- Opening Delimiter -
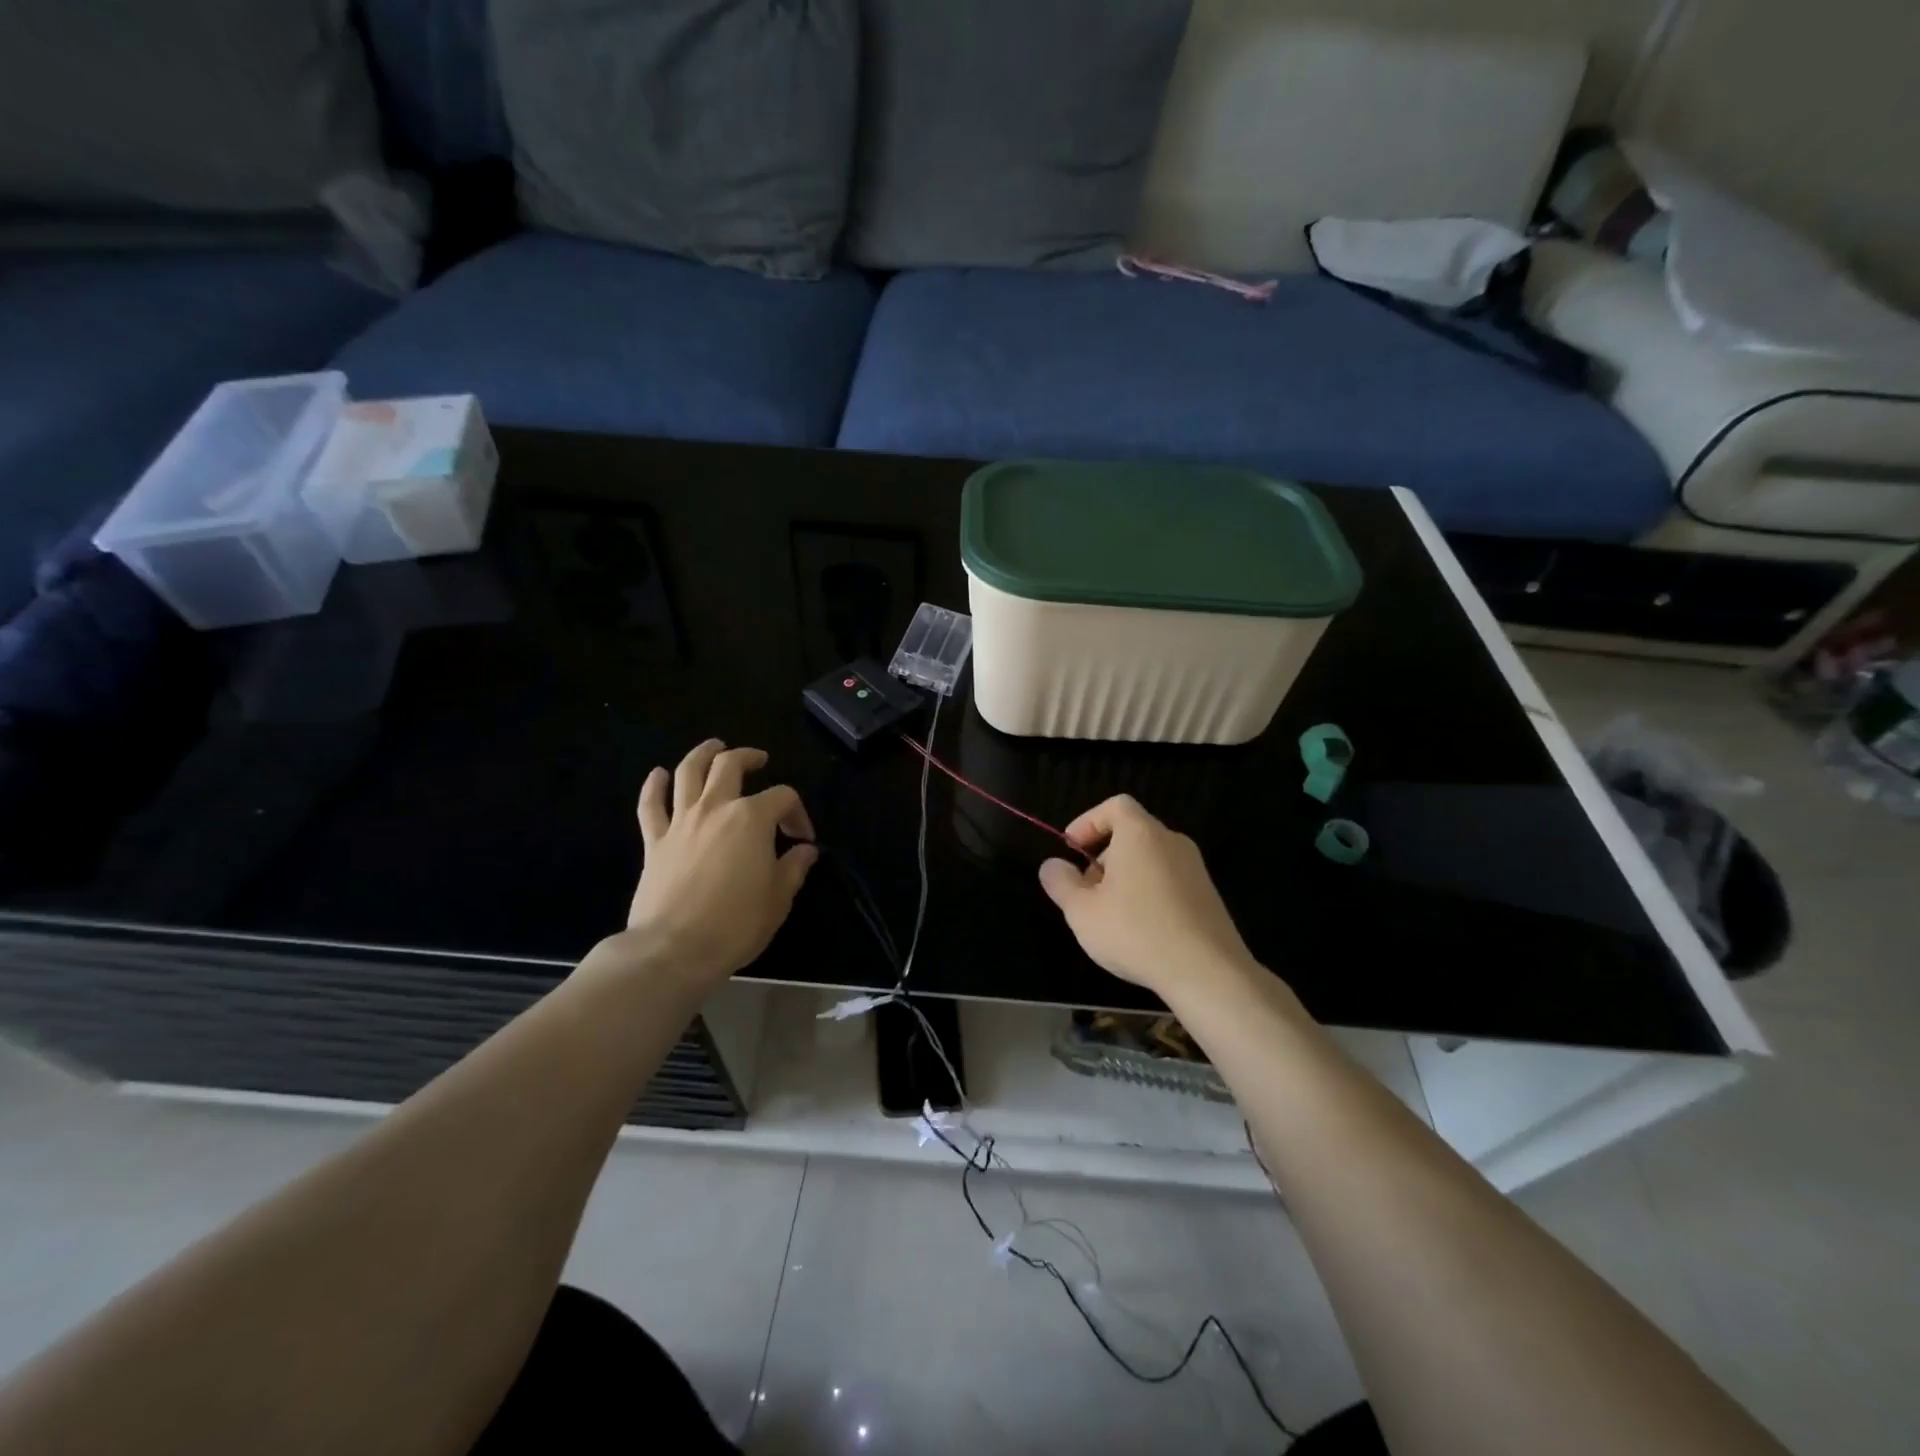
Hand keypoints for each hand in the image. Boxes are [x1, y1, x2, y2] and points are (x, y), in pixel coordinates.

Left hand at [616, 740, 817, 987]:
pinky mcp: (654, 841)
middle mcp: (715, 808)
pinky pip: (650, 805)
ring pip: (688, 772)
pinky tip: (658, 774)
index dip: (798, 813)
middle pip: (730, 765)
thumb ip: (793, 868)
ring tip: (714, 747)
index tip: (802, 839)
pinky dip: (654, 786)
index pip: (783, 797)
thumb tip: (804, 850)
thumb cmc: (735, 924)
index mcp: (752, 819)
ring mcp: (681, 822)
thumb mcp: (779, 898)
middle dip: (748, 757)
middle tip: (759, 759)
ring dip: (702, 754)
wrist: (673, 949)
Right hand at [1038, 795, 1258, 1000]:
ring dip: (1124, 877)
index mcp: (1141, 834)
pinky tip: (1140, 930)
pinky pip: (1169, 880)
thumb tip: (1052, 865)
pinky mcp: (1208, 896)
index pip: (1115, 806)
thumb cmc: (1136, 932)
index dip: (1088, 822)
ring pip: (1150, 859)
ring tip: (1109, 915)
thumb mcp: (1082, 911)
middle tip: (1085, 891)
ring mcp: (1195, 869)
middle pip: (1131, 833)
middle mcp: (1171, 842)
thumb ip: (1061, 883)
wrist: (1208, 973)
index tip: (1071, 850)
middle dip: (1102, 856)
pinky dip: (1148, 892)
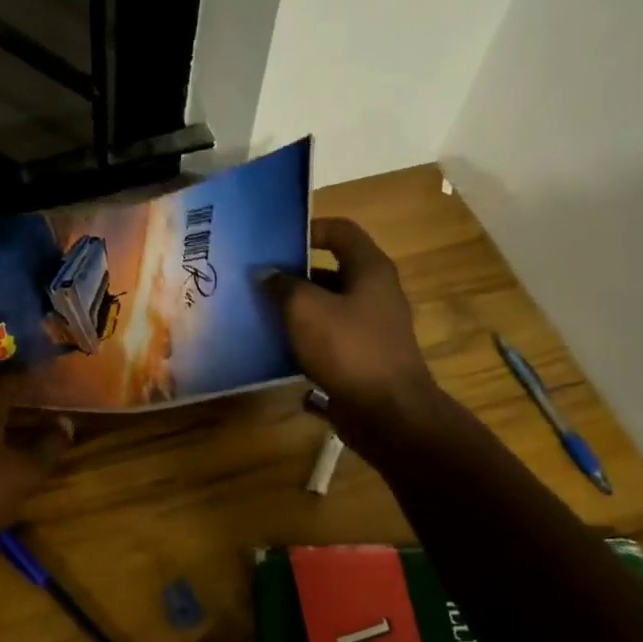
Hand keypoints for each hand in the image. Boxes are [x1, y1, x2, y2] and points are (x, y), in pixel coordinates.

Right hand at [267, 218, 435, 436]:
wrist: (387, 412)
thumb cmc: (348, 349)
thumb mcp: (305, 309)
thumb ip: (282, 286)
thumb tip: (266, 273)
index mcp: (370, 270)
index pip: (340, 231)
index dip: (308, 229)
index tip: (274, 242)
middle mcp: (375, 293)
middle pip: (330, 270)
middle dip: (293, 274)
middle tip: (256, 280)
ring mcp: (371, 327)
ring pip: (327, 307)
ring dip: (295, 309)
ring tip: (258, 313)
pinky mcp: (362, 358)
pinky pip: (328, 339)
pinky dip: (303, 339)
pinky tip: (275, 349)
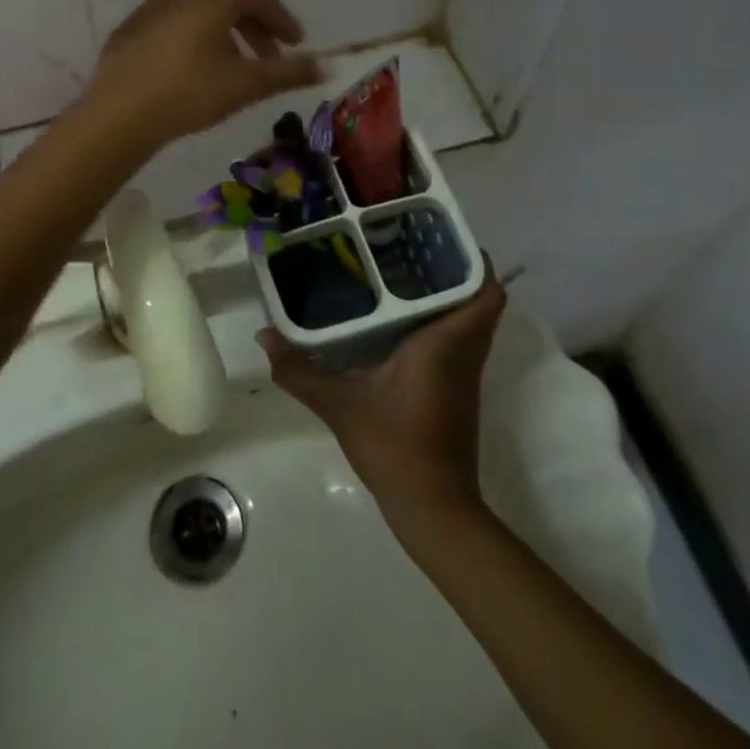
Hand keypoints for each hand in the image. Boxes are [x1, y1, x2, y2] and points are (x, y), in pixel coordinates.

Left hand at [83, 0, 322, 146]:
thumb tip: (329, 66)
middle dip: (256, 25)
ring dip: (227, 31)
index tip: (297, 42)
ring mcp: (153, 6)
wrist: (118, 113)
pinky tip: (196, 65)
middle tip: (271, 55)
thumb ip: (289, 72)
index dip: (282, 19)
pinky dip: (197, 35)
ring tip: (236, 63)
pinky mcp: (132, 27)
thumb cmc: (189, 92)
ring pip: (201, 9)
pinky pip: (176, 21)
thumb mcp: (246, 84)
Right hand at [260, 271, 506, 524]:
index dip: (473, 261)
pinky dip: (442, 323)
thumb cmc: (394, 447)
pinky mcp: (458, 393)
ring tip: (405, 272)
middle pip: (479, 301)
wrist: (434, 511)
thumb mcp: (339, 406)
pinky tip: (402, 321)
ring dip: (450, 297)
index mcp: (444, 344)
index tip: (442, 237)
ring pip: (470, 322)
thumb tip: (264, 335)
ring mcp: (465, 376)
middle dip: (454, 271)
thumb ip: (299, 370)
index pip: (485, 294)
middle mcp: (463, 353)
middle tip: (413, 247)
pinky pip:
- Closing Delimiter -
_YOUR OBJECTIVE_
Give back every record exactly, dropping its pictures.

_OUTPUT OF THE TASK_
Hand keypoints for each hand in the image. Boxes are [x1, y1, x2, y2] and points are (x, y), in pixel coordinates.

Left hand at [616, 740, 817, 987]:
pinky mcp: (654, 841)
middle mcp: (715, 808)
pinky pip: (650, 805)
ring pip: (688, 772)
pinky tip: (658, 774)
index dip: (798, 813)
middle pip: (730, 765)
thumb ip: (793, 868)
ring tip: (714, 747)
index tip: (802, 839)
pinky dip: (654, 786)
index pip: (783, 797)
thumb tip: (804, 850)
thumb cmc: (735, 924)
index mcp: (752, 819)
ring mcp: (681, 822)
thumb mcp: (779, 898)
middle dip: (748, 757)
middle tip: (759, 759)
ring dip: (702, 754)
wrist: (673, 949)
Right hand at [1038, 795, 1258, 1000]:
ring dip: (1124, 877)
index mcp: (1141, 834)
pinky tip: (1140, 930)
pinky pip: (1169, 880)
thumb tip: (1052, 865)
pinky mcp: (1208, 896)
index pip: (1115, 806)
thumb cmc: (1136, 932)
index dip: (1088, 822)
ring pip: (1150, 859)
ring tip: (1109, 915)
thumb mcp: (1082, 911)
middle tip: (1085, 891)
ring mcp: (1195, 869)
middle pip: (1131, 833)
middle mcp: (1171, 842)
thumb ip: (1061, 883)
wrist: (1208, 973)
index tip: (1071, 850)
middle dip: (1102, 856)
pinky dip: (1148, 892)
Hand keypoints for each hand in the image. Boxes are [x1, y1, x2, y2] and points are (x, y), in pixel coordinates.

Right hand at [267, 218, 435, 436]:
wrist: (387, 412)
thumb cmc: (348, 349)
thumb mcp: (305, 309)
thumb ip: (282, 286)
thumb tip: (266, 273)
index mcp: (370, 270)
index pip: (340, 231)
index dip: (308, 229)
index tip: (274, 242)
middle mcp: (375, 293)
middle pip: (330, 270)
middle dip: (293, 274)
middle tip: (256, 280)
ring mcp: (371, 327)
ring pip: (327, 307)
ring dip: (295, 309)
ring tip: (258, 313)
pinky mcp: (362, 358)
pinky pip: (328, 339)
pinky dip: (303, 339)
pinky tip: (275, 349)
Hand keypoints for each hand in the image. Boxes are [x1, y1, x2, y2] and points are (x, y), in pixel coordinates.

Left hand at [83, 0, 322, 146]:
thumb tip: (329, 66)
middle dip: (256, 25)
ring dip: (227, 31)
index tip: (297, 42)
ring mcp: (153, 6)
wrist: (118, 113)
pinky tip: (196, 65)
middle tip: (271, 55)
thumb ip: (289, 72)
index dip: (282, 19)
pinky dip: (197, 35)
ring tip: (236, 63)
pinky mcp: (132, 27)
thumb cmc: (189, 92)
ring pip: (201, 9)
pinky pip: (176, 21)
thumb mcp: (246, 84)
Right hand at [260, 271, 506, 524]:
index dip: (473, 261)
pinky dip: (442, 323)
thumb cmc: (394, 447)
pinky mcp: (458, 393)
ring tip: (405, 272)
middle pip: (479, 301)
wrist: (434, 511)
thumb mcp: (339, 406)
pinky tip: (402, 321)
ring dip: (450, 297)
index mcp: (444, 344)
index tip: (442, 237)
ring pip: (470, 322)
thumb tip: (264, 335)
ring mcp: (465, 376)
middle dip: (454, 271)
thumb ip: (299, 370)
index pip: (485, 294)
middle mcp: (463, 353)
middle tip: (413, 247)
pinky pip:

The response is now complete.